What the exercise asks: After locating the line with "The collapse of El Salvador’s bitcoin", reproduce that line and every one following it exactly, up to the end of the entries.

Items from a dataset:
-- Opening Marker --

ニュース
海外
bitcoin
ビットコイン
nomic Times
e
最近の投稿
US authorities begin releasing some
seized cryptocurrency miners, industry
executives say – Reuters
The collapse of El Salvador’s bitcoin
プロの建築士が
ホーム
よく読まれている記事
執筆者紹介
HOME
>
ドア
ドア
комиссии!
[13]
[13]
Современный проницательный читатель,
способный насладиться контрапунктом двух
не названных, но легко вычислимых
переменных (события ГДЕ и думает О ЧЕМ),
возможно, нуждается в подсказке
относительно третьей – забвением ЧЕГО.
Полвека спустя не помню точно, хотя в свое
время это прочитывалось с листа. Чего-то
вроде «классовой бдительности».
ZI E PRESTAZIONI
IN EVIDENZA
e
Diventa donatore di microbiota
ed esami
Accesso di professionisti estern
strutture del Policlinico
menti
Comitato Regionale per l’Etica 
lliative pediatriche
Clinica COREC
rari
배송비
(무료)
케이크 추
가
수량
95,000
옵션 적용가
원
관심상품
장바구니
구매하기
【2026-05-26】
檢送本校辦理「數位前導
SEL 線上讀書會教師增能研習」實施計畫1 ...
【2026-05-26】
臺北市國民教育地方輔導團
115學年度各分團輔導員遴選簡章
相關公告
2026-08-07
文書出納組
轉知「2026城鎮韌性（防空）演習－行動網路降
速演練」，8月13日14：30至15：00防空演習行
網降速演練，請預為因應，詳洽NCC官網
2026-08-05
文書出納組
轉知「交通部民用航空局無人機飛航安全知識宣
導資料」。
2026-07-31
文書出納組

-- Closing Marker --

Answer section:
The collapse of El Salvador’s bitcoin
プロの建築士が
ホーム
よく読まれている記事
執筆者紹介
HOME
>
ドア
ドア
комиссии!
[13]
[13]
Современный проницательный читатель,
способный насладиться контрапунктом двух
не названных, но легко вычислимых
переменных (события ГДЕ и думает О ЧЕМ),
возможно, нуждается в подсказке
относительно третьей – забвением ЧЕГО.
Полвека спустя не помню точно, хотя в свое
время это прочитывалось с листа. Чего-то
вроде «классовой бдительности».
ZI E PRESTAZIONI
IN EVIDENZA
e
Diventa donatore di microbiota
ed esami
Accesso di professionisti estern
strutture del Policlinico
menti
Comitato Regionale per l’Etica 
lliative pediatriche
Clinica COREC
rari
배송비
(무료)
케이크 추
가
수량
95,000
옵션 적용가
원
관심상품
장바구니
구매하기
【2026-05-26】
檢送本校辦理「數位前導
SEL 線上讀書會教師增能研習」實施計畫1 ...
【2026-05-26】
臺北市國民教育地方輔導團
115學年度各分團輔導員遴選簡章
相關公告
2026-08-07
文書出納組
轉知「2026城鎮韌性（防空）演習－行動網路降
速演練」，8月13日14：30至15：00防空演習行
網降速演練，請預為因應，詳洽NCC官網
2026-08-05
文書出納組
轉知「交通部民用航空局無人機飛航安全知識宣
導資料」。
2026-07-31
文書出納組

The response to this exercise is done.